### EXERCISE INSTRUCTIONS
Exclude images, then output the remaining data verbatim.

### SUPPLIED DATA
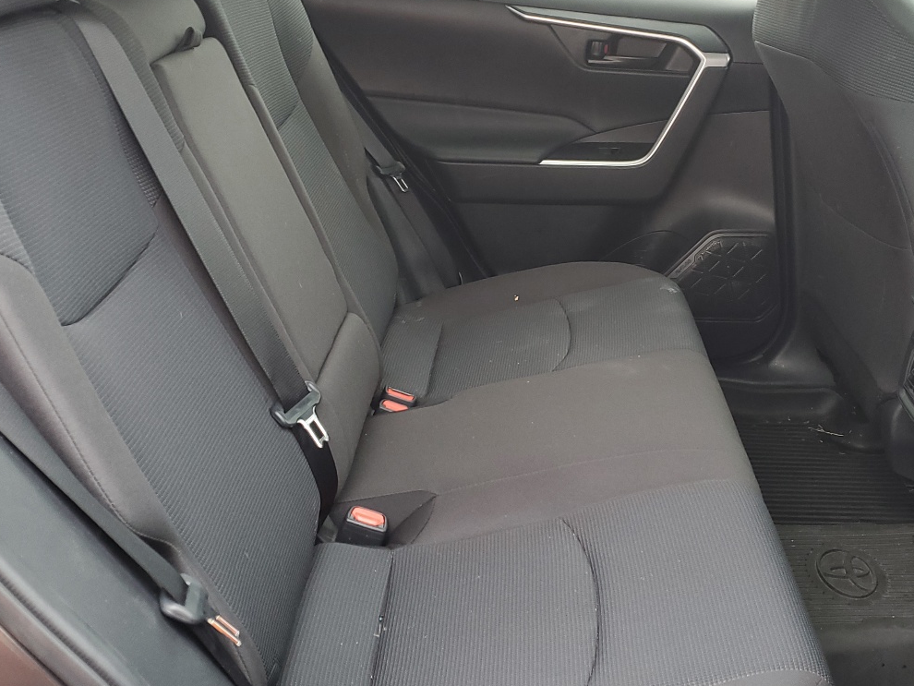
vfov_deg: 34.2
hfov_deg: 44.5
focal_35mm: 42
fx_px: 1109
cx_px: 562
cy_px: 259
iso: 59
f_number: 1.5
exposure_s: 1/60.2
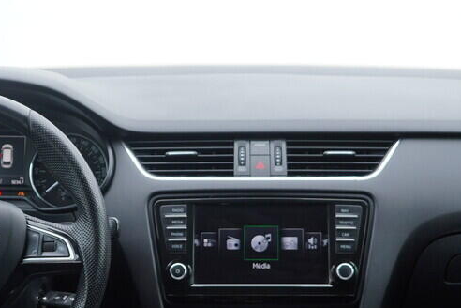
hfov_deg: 27.0
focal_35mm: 75
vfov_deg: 18.1
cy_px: 235
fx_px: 960
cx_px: 233
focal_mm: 24
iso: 125
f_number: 2.8
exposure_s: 1/40
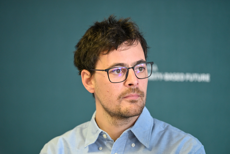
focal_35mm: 200
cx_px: 115
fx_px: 1278
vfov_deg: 6.9
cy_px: 77
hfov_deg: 10.3
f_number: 2.8
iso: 2000
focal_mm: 200
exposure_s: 1/250
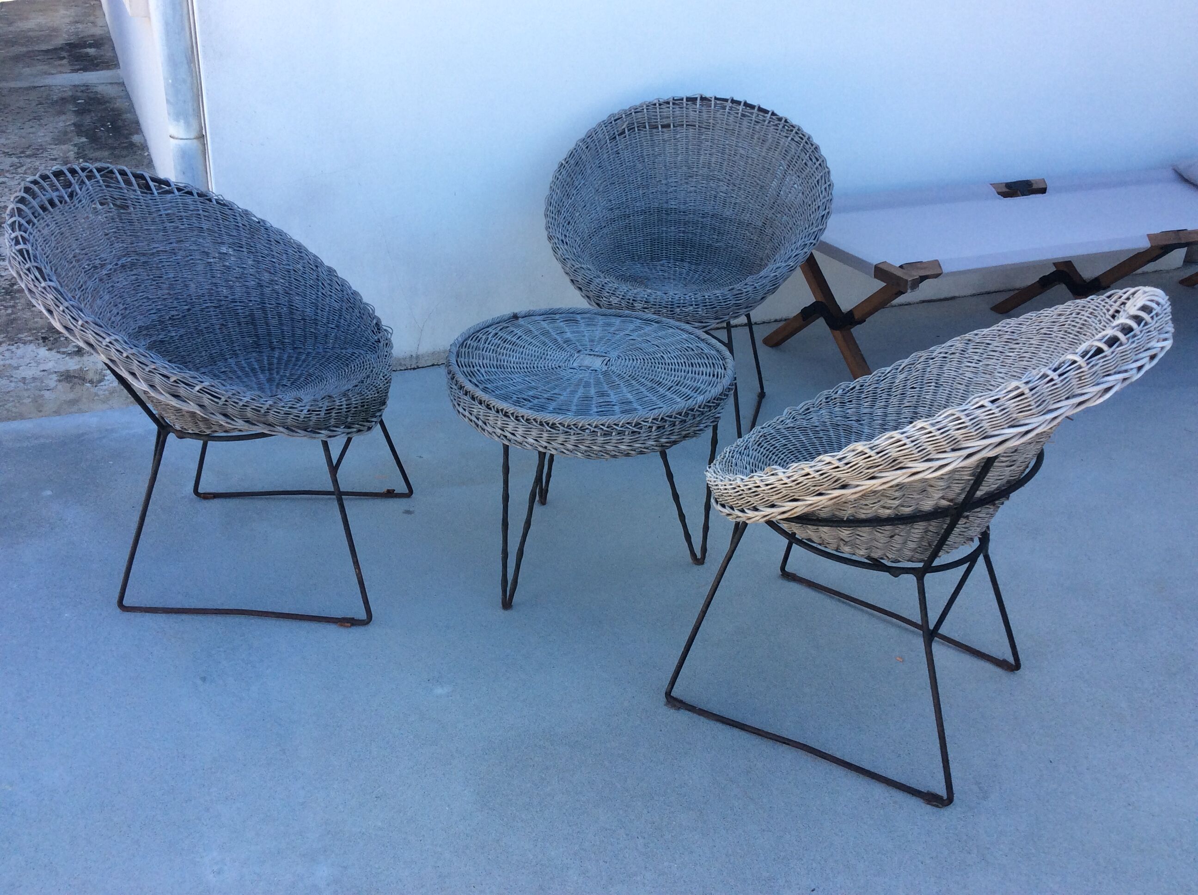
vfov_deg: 44.1
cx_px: 599
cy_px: 448
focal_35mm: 32
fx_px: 1106
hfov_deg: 56.9
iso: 32
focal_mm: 3.3
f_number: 2.4
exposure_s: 1/357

### RESULT FOR THIS TASK
vfov_deg: 34.2
hfov_deg: 44.5
focal_35mm: 42
fx_px: 1109
cx_px: 562
cy_px: 259
iso: 59
f_number: 1.5
exposure_s: 1/60.2
hfov_deg: 27.0
focal_35mm: 75
vfov_deg: 18.1
cy_px: 235
fx_px: 960
cx_px: 233
focal_mm: 24
iso: 125
f_number: 2.8
exposure_s: 1/40
focal_35mm: 200
cx_px: 115
fx_px: 1278
vfov_deg: 6.9
cy_px: 77
hfov_deg: 10.3
f_number: 2.8
iso: 2000
focal_mm: 200
exposure_s: 1/250
vfov_deg: 44.1
cx_px: 599
cy_px: 448
focal_35mm: 32
fx_px: 1106
hfov_deg: 56.9
iso: 32
focal_mm: 3.3
f_number: 2.4
exposure_s: 1/357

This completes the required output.